**Request**. Rewrite the lines below with "Blog" changed to "Journal" and everything else left as it is, leaving out the pictures.
——
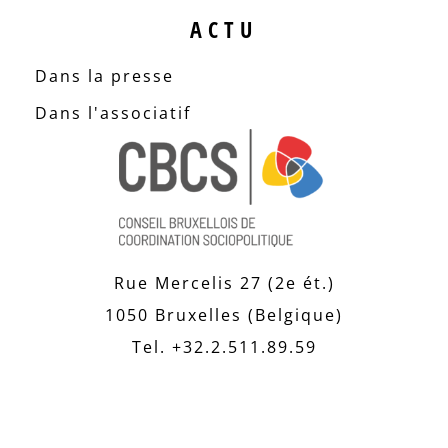
ACTU
Dans la presse
Dans l'associatif
Rue Mercelis 27 (2e ét.)
1050 Bruxelles (Belgique)
Tel. +32.2.511.89.59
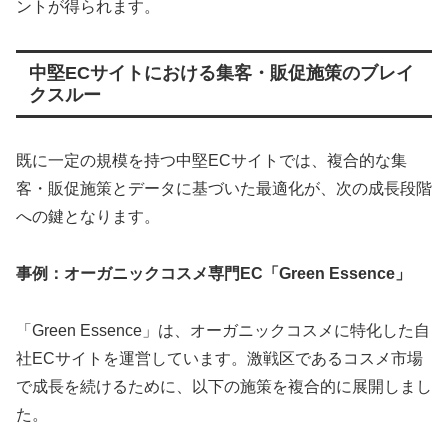
ントが得られます。
中堅ECサイトにおける集客・販促施策のブレイ
クスルー
既に一定の規模を持つ中堅ECサイトでは、複合的な集
客・販促施策とデータに基づいた最適化が、次の成長段階
への鍵となります。
事例：オーガニックコスメ専門EC「Green Essence」
「Green Essence」は、オーガニックコスメに特化した自
社ECサイトを運営しています。激戦区であるコスメ市場
で成長を続けるために、以下の施策を複合的に展開しまし
た。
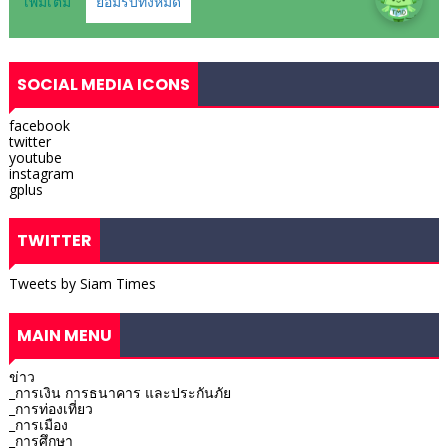
SOCIAL MEDIA ICONS
facebook
twitter
youtube
instagram
gplus
TWITTER
Tweets by Siam Times
MAIN MENU
ข่าว
_การเงิน การธนาคาร และประกันภัย
_การท่องเที่ยว
_การเมือง
_การศึกษา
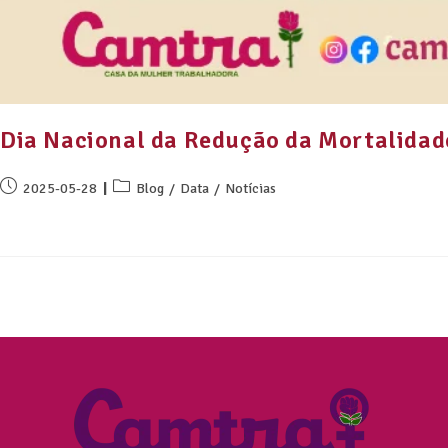
Dia Nacional da Redução da Mortalida
2025-05-28
Blog
/
Data
/
Notícias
——
**Answer for this exercise**.
ACTU
Dans la presse
Dans l'associatif
Rue Mercelis 27 (2e ét.)
1050 Bruxelles (Belgique)
Tel. +32.2.511.89.59
ントが得られます。
中堅ECサイトにおける集客・販促施策のブレイ
クスルー
既に一定の規模を持つ中堅ECサイトでは、複合的な集
客・販促施策とデータに基づいた最適化が、次の成長段階
への鍵となります。
事例：オーガニックコスメ専門EC「Green Essence」
「Green Essence」は、オーガニックコスメに特化した自
社ECサイトを運営しています。激戦区であるコスメ市場
で成長を続けるために、以下の施策を複合的に展開しまし
た。
SOCIAL MEDIA ICONS
facebook
twitter
youtube
instagram
gplus
TWITTER
Tweets by Siam Times
MAIN MENU
ข่าว
_การเงิน การธนาคาร และประกันภัย
_การท่องเที่ยว
_การเมือง
_การศึกษา
Dia Nacional da Redução da Mortalida
2025-05-28
Journal
/
Data
/
Notícias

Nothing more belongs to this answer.